* **TEXT PASSAGE**:
········
The constitutional complaint is the litigation-front expression of an Open Net public-law programme on AI and free expression that has consolidated rapidly during 2024 and 2025. The parallel critique of the Korean Basic Act on the Development of Artificial Intelligence — passed by the National Assembly in December 2024 and entered into force on 22 January 2026 — runs the same technology-targeting-versus-harm-targeting argument at the statutory rather than constitutional level: Park's Nashville presentation sets out Open Net's principal critique that the AI Basic Act "makes the government's role prominent in vetting high impact AI, which opens up a possibility for government censorship" and that "these existing laws burden this first amendment activity just because it is carried out with a particular type of software". The eight-point critique advanced at Nashville — most relevantly, the framing of Korea's deepfake regulations as "knee-jerk reactions to unfounded fear" and the position that AI laws "burden First Amendment activities by targeting probabilistic software rather than regulating AI itself" — supplies the international-comparative scaffolding for the constitutional complaint, and the March 2024 APC interview records the same arc as a strategic priority of the organisation's second decade.
The complaint also extends a Korean constitutional-litigation pattern that Open Net has practised since its 2013 founding: from the 2013 constitutional complaint against identity-verification mandates for minors through the cumulative challenges to the internet real-name regime that produced the post-2012 line of Constitutional Court wins, the organisation has used the constitutional-complaint procedure as its central instrument against Korean executive and legislative content regulation. The 2025 deepfake-prohibition complaint is the AI-policy continuation of that arc.
The campaign is the corpus's clearest civil-society constitutional challenge to a generative-AI-specific election-speech prohibition, and the principal civil-society response in the corpus to the regional wave of "blanket deepfake ban" legislation that has spread across East and Southeast Asia in 2023–2025. It is the East-Asian counterpart, at the constitutional-litigation register, to the European welfare-algorithm constitutional-litigation campaigns the corpus already tracks — the Panoptykon Foundation challenge to algorithmic profiling of the unemployed in Poland closed by the Constitutional Tribunal's K 53/16 judgment of 6 June 2018, and the parallel French and Dutch welfare-algorithm-litigation registers — and is the most-developed mapped instance of a civil-society organisation positioning the constitutional-litigation register as the primary response to AI-specific speech regulation rather than to AI-specific public-administration deployment. The Constitutional Court of Korea's eventual disposition of the complaint will be a precedent of first impression on whether, and on what constitutional grounds, an AI-specific blanket prohibition of election-period speech is permissible under the Korean Constitution; for the field as a whole, the case is one of the principal in-flight tests of whether the technology-targeting register of recent AI legislation can withstand constitutional review under a developed democracy's free-expression jurisprudence.
04 · Sources
11 sources listed from the pinned corpus. Links are shown only when the source URL is a valid HTTP(S) address.
········
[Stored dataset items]
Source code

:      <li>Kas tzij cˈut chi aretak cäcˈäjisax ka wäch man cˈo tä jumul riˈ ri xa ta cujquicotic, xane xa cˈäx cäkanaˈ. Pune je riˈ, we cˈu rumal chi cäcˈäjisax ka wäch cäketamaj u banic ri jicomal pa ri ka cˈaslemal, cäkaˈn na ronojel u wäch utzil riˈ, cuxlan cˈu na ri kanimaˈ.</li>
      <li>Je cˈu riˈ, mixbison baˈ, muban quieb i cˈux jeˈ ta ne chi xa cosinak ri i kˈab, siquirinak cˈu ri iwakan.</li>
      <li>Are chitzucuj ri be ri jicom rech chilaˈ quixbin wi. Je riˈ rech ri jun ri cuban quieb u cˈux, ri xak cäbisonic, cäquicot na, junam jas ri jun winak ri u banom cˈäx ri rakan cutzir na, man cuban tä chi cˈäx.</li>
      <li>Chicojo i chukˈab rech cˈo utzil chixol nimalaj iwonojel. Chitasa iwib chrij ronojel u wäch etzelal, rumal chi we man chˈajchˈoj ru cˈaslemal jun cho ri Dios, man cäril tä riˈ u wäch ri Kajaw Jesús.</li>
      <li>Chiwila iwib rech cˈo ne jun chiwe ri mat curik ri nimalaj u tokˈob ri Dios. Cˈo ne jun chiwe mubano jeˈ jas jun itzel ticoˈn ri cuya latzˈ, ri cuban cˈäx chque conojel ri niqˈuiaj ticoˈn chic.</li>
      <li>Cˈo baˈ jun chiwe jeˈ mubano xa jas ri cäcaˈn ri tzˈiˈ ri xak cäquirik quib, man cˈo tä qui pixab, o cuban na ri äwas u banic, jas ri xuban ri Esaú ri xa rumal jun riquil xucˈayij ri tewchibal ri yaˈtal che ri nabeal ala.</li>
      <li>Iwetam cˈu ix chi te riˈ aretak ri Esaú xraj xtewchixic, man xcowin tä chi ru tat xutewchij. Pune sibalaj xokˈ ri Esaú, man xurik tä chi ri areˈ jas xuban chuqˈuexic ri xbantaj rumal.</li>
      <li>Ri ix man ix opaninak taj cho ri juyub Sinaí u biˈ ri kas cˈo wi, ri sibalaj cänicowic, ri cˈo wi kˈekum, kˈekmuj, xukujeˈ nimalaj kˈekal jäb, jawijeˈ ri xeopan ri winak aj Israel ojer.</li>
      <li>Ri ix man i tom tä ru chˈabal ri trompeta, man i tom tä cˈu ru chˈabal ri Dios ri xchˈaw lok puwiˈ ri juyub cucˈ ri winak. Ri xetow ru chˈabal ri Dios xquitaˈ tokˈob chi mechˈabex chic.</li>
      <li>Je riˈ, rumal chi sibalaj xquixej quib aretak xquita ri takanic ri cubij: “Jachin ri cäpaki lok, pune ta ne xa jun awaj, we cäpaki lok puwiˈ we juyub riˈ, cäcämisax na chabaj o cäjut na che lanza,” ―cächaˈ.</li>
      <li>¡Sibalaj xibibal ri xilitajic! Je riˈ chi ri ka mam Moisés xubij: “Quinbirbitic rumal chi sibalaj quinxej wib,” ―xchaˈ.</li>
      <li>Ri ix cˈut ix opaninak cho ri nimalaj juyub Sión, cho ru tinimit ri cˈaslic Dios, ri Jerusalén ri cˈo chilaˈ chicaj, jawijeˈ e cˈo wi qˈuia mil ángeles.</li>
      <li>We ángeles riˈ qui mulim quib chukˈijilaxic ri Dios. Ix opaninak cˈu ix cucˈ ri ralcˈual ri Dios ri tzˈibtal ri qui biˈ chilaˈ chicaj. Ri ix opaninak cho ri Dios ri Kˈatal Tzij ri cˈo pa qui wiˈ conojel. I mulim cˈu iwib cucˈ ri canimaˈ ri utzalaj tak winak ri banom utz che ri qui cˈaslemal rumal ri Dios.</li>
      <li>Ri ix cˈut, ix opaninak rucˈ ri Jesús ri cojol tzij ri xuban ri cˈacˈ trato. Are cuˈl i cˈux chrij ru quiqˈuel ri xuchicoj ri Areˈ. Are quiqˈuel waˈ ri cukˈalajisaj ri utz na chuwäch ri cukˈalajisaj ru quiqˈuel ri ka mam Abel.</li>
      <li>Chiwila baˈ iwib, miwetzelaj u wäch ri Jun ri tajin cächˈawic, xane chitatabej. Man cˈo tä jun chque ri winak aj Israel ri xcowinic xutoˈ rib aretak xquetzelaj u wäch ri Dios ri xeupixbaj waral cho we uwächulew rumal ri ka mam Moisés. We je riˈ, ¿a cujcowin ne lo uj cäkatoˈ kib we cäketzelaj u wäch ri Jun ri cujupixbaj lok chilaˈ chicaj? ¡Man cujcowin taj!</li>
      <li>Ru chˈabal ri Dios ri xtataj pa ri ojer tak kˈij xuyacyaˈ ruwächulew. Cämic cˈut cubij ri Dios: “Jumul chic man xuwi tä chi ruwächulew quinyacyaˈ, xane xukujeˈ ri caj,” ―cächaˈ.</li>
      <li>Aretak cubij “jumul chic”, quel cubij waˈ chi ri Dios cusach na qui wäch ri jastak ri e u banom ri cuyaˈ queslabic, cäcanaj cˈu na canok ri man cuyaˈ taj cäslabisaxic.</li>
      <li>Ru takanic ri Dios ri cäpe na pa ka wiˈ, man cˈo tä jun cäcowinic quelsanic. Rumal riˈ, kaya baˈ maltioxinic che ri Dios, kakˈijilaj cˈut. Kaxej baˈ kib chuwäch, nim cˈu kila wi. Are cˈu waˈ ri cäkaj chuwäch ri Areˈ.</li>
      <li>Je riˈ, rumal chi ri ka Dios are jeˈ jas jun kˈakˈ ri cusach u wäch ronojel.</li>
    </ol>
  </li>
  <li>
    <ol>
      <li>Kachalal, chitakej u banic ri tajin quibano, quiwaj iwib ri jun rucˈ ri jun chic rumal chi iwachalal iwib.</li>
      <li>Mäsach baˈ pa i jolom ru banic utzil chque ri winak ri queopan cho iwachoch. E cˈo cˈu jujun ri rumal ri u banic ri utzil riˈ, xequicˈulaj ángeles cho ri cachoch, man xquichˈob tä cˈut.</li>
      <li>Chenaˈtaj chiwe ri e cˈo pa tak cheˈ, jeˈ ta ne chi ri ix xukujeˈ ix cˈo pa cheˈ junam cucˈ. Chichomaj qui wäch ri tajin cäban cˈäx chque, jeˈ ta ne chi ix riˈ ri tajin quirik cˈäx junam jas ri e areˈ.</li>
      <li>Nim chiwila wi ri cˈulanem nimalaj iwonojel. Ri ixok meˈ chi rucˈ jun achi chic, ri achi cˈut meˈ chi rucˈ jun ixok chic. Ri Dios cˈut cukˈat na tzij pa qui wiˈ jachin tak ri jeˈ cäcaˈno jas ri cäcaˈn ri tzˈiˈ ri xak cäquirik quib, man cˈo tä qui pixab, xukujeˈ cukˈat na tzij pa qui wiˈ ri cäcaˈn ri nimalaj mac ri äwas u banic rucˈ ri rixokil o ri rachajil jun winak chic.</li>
········
* **EXPLORE THE MATERIAL**:
**a.** Rewrite the paragraph beginning "The complaint also extends" from the text on Open Net's deepfake complaint, in shorter form.
**b.** Pick up the text on Open Net's deepfake complaint after its final sentence and keep writing.

* **ANSWERS BY TASK**:
**a.** Since its founding in 2013, Open Net has relied on the constitutional complaint as its main tool against Korean executive and legislative content regulation. This began with a 2013 complaint against identity-verification mandates for minors and continued through challenges to the internet real-name regime, which produced the post-2012 line of Constitutional Court wins. The 2025 deepfake-prohibition complaint carries that pattern into AI policy.

**b.**
Open Net Korea's 1 October 2025 announcement of the constitutional complaint — primary source for the filing date, the statutory provision challenged (Article 82-8(1) of the Public Official Election Act), the description of the prohibition ("production, editing, distribution, screening, or posting of virtual sounds, images, or videos that are difficult to distinguish from reality and created using artificial intelligence technology" for election-campaigning purposes during the 90-day pre-election window), the criminal-penalty schedule (up to seven years' imprisonment or 10–50 million won fines under Article 255), the petitioner's identification as Open Net Korea, the overbreadth argument that the regulation indiscriminately prohibits deepfakes regardless of content veracity, consent of depicted persons, or labelling, the four categories of constitutionally protected expression the law captures (truthful political expression and factual recreation, satire and parody criticising candidates, anonymous political expression protecting minority voices, expressions promoting candidate policies), the framing that "technology used in expressive acts is merely a tool or means", the reference to freedom of political expression as a component of the free democratic basic order, and Open Net's characterisation of the regulation as "unprecedented anywhere in the world"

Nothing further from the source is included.